A study by CNET found that, on average, plasma TVs are the least efficient, consuming 0.33 watt of electricity per square inch of screen, while LCD TVs are slightly better at 0.28 watt per inch. Your best choice to save energy is DLP, which consumes only 0.13 watt per inch.
In all cases the bigger the screen the bigger the electric bill will be.
Choose Energy Star-rated models.
On November 1, 2008, the EPA released new Energy Star specifications. They now set maximum energy consumption limits for TVs in both standby and active modes. Previous Energy Star rules applied only to standby mode. TVs that meet these new requirements will be up to 30 percent more efficient than non-qualified models.
The above paragraph is made possible by your tax dollars.
Here are some ways to save without buying a new TV
Unplug the TV when it is not in use. Older TVs that have a standby mode continue to draw power even when turned "off." But, if it is a new Energy Star rated model don’t bother.
I avoid unplugging electronics that need to be re-programmed every time they are powered up. I have enough frustration without the anguish of re-programming your TV. It is not worth it.
My cable box re-programs itself, if I leave it alone, but it takes about 15 minutes. Way too long!
Turn off the "quick start" option. Just by waiting a few more seconds for the TV to warm up, you can reduce standby power use. I wish I had this option on our set.
Turn down the brightness settings. Many LCD TVs also have a backlight setting that is often set in stores to be brighter than necessary for most home environments.
We all understand that brighter the light bulb you use in a lamp the more electricity it uses. The same is true with your TV and computer screens. The brighter the setting, the more you pay on the electric bill.
Tune your TV picture so it looks good when the room lights are dimmed. You save energy on the lights and TV.
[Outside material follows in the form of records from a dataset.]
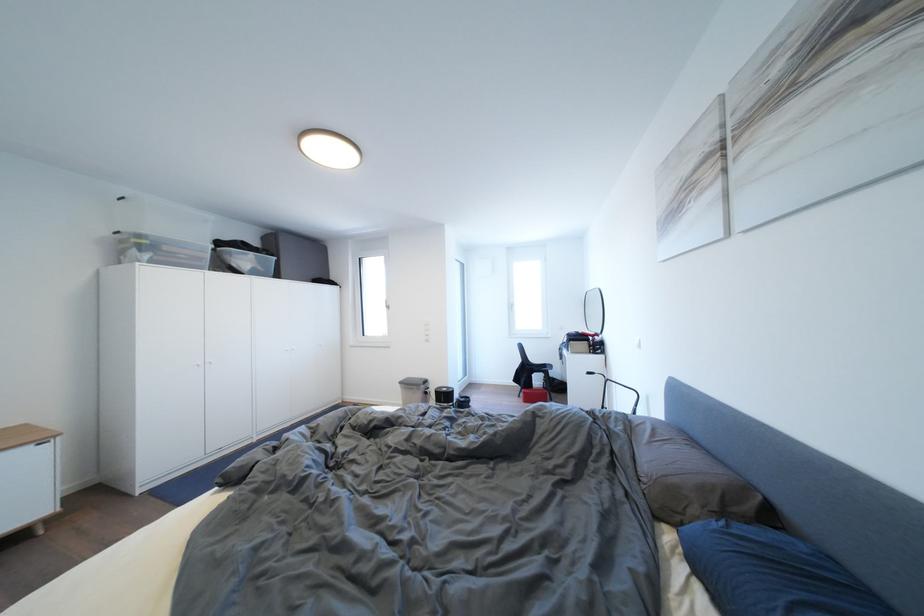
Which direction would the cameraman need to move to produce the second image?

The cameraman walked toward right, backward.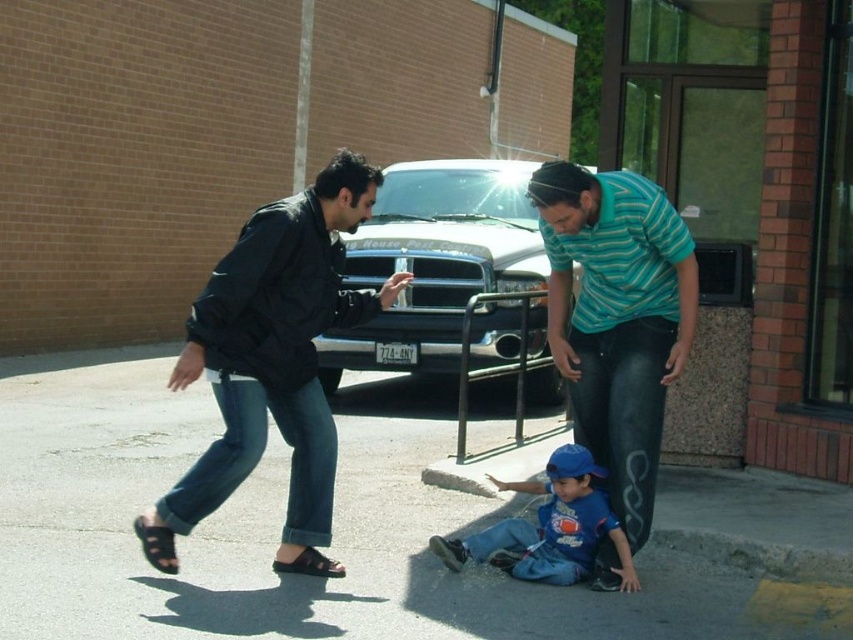
Question: Which object appears closest to the camera in this image?

Choices:
 (A) concrete curb at lower center
 (B) black rubber sandal at lower left
 (C) gray asphalt at center

Answer: (A)

Question: Does blue cotton shirt at lower center lie behind black fabric sandal at lower left?

Choices:
 (A) no
 (B) yes

Answer: (B)

Question: Is gray asphalt at center bigger than black leather jacket at center?

Choices:
 (A) yes
 (B) no

Answer: (B)

Question: Which object is farther from the camera taking this photo?

Choices:
 (A) gray asphalt at center
 (B) teal striped shirt at center

Answer: (A)

Question: Does black leather jacket at center lie behind black rubber sandal at lower left?

Choices:
 (A) no
 (B) yes

Answer: (A)

Question: Which object is the farthest from the black leather jacket at center?

Choices:
 (A) concrete curb at lower center
 (B) shiny black truck at center
 (C) black rubber sandal at lower left

Answer: (B)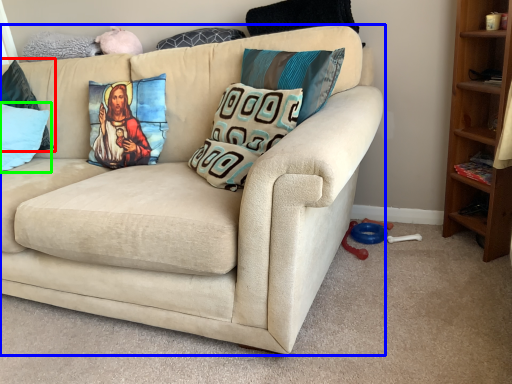
Question: Estimate the real-world distances between objects in this image. Which object is farther from pillow (highlighted by a red box), studio couch (highlighted by a blue box) or pillow (highlighted by a green box)?

Choices:
 (A) studio couch
 (B) pillow

Answer: (A)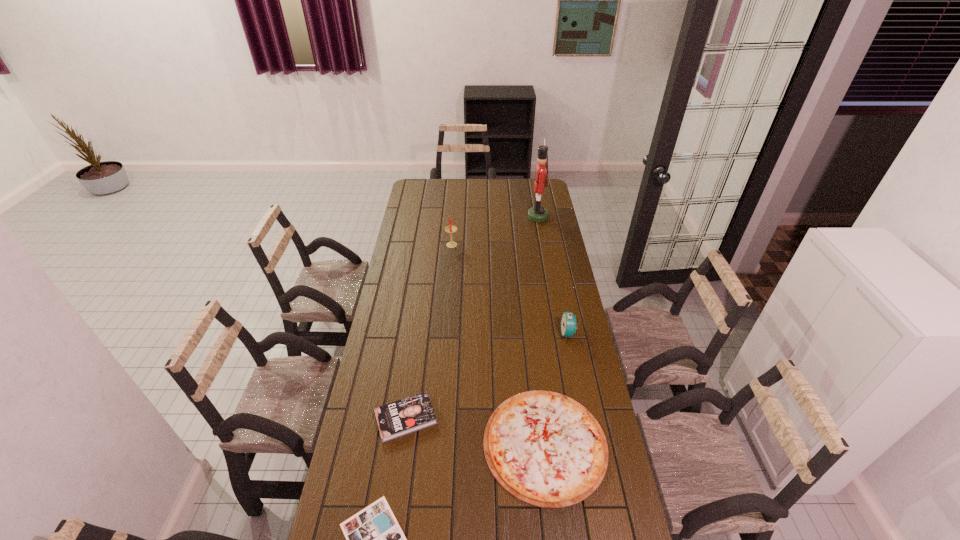
At what (x,y) coordinates should I click in order to perform the action: click on alarm clock present at the right edge. Please return your answer as a coordinate pair (x, y). Looking at the image, I should click on (568, 320).

You are a GUI agent. You are given a task and a screenshot of the screen. Output one action in this format:
    pyautogui.click(x=<x>, y=<y>)
    Task: Click on the pizza at the right edge
    The width and height of the screenshot is (960, 540).
    Given the screenshot: What is the action you would take?
    pyautogui.click(x=544, y=448)

In the image, there is a desktop. Identify the location of vacant region at the far edge. (479, 191).

Locate an element on the screen. This screenshot has height=540, width=960. vacant area at the left edge of the desktop is located at coordinates (410, 303).

Find the location of a particular element. vacant region at the right edge of the desktop is located at coordinates coord(576,354).

The image size is (960, 540). Identify the location of vacant area at the far left corner. (411, 198).

At what (x,y) coordinates should I click in order to perform the action: click on vacant space that's between the taller book and the nutcracker. Please return your answer as a coordinate pair (x, y). The height and width of the screenshot is (540, 960). Looking at the image, I should click on (471, 318).

Locate an element on the screen. The height and width of the screenshot is (540, 960). free space between the fifth nearest object and the fifth tallest object is located at coordinates (498, 344).

This screenshot has height=540, width=960. In order to click on unoccupied area between the pizza and the second farthest object in this screenshot , I will do `click(498, 344)`.

This screenshot has height=540, width=960. What are the coordinates of `empty location between the candle and the fourth nearest object` in the screenshot? It's located at (510, 288).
Don't Waste your Energy on TV
Turn your TV off when no one is watching it. If you need background noise use a radio or play music on the boom box.
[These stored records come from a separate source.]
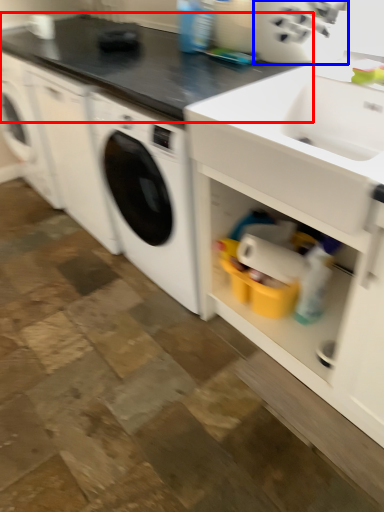
Question: Which point is further to the camera, countertop (highlighted by a red box) or appliance (highlighted by a blue box)?

Choices:
 (A) countertop
 (B) appliance

Answer: (B)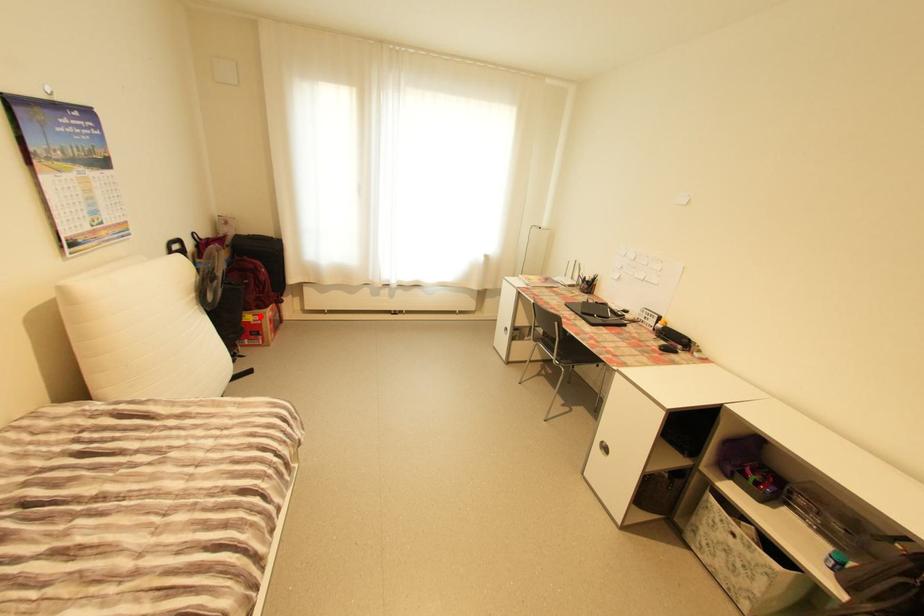
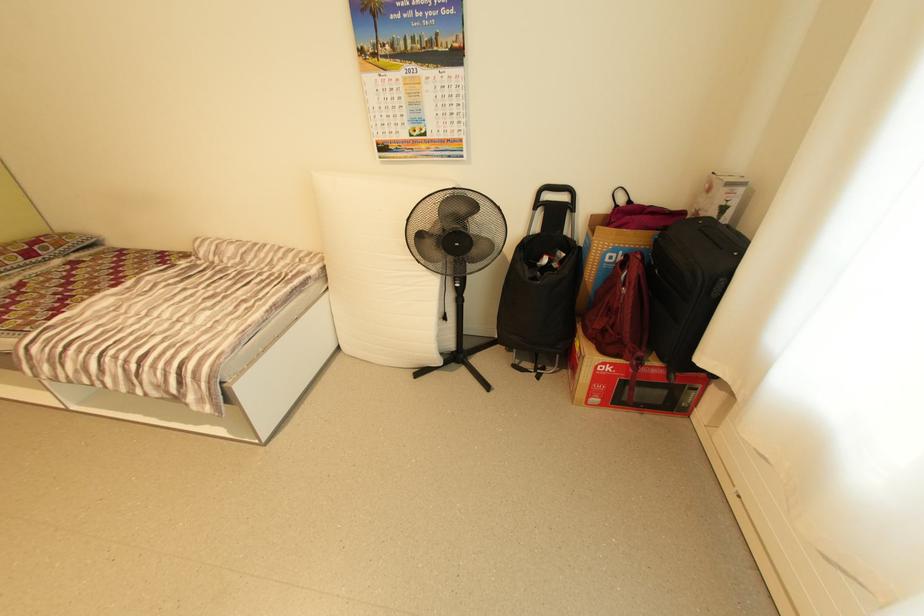
Question: I am providing you with two images of the same scene from different viewpoints. In image1, a red point is highlighted. Considering the same 3D point in image2, which of the following is correct?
The biggest money saver for TV is to use it only for viewing well chosen uplifting or funny video tapes and DVD’s. It cuts the electric bill and reduces depression. When you stop watching commercial TV programs, your personal productivity and energy level will go up.
When the grandchildren come to visit our TV is always broken. It is more fun to play a game with grandpa or read a book with grandma.
While you are at it stop reading the front page of the newspaper. Just skip to the comics like I do.